## EXERCISE BRIEF
What lines below contain the word "could"? Please pull each one out.

[Collected data]
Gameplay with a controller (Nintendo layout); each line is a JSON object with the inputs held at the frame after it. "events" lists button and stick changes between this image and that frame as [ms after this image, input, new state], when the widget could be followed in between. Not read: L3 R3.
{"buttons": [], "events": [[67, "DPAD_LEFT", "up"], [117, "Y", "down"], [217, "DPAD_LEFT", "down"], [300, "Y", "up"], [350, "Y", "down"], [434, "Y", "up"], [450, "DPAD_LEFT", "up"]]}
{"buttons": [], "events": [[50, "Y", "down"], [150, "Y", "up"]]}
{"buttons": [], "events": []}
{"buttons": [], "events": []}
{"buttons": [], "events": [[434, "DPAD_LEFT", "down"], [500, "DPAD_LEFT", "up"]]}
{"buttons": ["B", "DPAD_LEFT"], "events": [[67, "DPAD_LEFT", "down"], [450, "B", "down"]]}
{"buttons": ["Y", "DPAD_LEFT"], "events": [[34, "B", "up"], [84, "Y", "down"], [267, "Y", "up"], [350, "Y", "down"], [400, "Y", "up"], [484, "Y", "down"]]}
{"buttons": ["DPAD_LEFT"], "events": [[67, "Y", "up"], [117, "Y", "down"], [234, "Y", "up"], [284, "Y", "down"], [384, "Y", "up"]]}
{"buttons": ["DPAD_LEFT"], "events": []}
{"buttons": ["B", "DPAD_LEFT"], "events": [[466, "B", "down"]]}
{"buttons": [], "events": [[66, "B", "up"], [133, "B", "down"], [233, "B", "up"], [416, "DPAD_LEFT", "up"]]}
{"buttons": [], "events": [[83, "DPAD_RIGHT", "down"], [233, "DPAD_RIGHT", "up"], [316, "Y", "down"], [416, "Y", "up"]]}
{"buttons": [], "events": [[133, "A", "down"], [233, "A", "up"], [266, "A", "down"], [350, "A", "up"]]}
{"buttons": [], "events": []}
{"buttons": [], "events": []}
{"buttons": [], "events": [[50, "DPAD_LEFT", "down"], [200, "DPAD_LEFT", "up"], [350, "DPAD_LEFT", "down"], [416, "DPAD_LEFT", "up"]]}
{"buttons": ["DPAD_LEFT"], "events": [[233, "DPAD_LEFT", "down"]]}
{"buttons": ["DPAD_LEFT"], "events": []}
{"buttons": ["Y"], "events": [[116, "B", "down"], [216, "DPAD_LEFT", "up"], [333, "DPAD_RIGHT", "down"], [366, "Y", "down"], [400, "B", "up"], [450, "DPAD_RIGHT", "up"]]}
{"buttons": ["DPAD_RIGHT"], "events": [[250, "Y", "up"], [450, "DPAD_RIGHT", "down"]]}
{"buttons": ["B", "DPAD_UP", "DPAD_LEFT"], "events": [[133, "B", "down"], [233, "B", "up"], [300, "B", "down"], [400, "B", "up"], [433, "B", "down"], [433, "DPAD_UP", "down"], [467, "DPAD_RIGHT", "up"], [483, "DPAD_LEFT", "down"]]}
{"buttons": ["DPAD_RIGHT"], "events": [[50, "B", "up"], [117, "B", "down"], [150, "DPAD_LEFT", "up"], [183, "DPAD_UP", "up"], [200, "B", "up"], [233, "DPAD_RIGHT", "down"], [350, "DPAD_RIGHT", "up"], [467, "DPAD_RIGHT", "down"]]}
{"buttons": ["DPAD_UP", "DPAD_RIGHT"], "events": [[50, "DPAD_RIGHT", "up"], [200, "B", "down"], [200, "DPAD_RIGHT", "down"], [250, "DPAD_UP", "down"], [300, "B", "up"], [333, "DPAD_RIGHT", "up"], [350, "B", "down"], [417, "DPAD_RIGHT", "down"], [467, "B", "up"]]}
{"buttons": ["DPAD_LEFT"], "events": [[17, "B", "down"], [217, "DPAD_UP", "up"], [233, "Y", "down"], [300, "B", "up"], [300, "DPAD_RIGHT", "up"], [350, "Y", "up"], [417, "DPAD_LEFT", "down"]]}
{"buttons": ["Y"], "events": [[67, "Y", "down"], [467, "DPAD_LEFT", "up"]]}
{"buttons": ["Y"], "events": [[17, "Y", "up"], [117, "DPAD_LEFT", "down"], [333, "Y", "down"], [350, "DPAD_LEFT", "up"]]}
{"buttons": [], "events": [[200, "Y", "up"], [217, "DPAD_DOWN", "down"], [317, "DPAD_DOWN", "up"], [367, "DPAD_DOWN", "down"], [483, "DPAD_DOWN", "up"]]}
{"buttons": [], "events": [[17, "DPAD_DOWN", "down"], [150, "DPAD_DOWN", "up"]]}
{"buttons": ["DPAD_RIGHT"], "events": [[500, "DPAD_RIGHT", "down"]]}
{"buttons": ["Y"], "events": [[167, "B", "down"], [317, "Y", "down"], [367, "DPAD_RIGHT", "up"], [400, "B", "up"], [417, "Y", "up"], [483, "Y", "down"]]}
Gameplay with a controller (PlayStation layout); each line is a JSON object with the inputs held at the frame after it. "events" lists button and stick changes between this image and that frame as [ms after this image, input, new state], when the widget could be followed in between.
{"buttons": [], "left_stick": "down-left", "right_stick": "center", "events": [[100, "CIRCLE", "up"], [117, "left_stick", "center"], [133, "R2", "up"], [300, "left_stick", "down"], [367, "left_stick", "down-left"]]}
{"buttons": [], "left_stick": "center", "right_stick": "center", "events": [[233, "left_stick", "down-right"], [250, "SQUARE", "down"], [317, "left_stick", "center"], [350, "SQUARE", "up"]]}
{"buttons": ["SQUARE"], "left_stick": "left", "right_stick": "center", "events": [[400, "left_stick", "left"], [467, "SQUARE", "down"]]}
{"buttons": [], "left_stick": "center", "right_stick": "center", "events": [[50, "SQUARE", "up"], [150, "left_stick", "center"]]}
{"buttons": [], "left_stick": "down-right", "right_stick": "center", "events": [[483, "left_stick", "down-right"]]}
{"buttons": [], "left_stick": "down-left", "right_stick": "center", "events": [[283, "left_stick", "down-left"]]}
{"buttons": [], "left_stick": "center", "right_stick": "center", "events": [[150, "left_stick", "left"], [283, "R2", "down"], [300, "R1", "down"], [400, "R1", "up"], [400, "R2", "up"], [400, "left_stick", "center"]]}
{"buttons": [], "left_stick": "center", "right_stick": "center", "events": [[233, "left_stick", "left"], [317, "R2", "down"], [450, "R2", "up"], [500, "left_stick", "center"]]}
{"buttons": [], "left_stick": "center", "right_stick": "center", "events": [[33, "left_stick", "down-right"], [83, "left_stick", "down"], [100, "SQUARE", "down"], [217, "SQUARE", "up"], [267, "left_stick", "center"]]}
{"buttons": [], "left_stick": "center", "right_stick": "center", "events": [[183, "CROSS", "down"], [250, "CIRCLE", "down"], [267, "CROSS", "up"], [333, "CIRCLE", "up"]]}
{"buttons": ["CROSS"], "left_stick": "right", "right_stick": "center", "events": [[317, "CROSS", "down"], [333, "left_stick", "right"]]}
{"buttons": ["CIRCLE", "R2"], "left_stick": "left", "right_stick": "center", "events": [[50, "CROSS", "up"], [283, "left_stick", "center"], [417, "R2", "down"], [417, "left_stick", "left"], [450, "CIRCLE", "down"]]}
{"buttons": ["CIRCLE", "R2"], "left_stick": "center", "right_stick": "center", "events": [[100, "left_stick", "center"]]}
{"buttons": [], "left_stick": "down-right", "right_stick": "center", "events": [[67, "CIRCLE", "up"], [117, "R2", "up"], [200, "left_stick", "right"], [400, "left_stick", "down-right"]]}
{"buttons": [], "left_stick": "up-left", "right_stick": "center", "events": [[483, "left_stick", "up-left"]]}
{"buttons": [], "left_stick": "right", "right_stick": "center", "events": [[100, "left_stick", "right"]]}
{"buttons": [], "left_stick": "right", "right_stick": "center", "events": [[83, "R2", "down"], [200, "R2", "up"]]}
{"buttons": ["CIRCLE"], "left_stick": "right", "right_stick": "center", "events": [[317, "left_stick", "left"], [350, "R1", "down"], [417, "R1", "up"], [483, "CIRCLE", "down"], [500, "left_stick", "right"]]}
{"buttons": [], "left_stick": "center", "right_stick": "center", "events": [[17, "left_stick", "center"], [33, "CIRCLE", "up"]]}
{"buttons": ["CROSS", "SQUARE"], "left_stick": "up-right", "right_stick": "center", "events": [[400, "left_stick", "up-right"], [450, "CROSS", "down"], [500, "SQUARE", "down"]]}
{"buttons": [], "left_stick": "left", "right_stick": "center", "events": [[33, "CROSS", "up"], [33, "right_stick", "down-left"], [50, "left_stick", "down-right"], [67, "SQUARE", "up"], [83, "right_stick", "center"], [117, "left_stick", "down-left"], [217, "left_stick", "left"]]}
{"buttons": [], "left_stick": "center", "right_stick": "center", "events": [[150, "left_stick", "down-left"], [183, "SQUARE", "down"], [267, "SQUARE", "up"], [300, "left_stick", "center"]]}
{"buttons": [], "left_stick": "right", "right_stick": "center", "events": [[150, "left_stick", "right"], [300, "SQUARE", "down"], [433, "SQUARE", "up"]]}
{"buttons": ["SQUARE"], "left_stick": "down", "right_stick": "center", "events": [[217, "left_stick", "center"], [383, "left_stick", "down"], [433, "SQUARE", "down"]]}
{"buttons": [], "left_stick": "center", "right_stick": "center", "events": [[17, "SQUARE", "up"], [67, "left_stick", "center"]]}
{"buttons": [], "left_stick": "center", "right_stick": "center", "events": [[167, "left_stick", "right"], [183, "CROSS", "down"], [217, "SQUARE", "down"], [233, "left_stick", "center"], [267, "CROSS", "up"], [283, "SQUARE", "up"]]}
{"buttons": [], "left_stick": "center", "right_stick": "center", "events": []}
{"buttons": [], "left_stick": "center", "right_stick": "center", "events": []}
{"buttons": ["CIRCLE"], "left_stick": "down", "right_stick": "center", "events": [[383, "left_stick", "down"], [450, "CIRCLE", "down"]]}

## ANSWER FOR THIS EXERCISE
Gameplay with a controller (Nintendo layout); each line is a JSON object with the inputs held at the frame after it. "events" lists button and stick changes between this image and that frame as [ms after this image, input, new state], when the widget could be followed in between. Not read: L3 R3.
Gameplay with a controller (PlayStation layout); each line is a JSON object with the inputs held at the frame after it. "events" lists button and stick changes between this image and that frame as [ms after this image, input, new state], when the widget could be followed in between.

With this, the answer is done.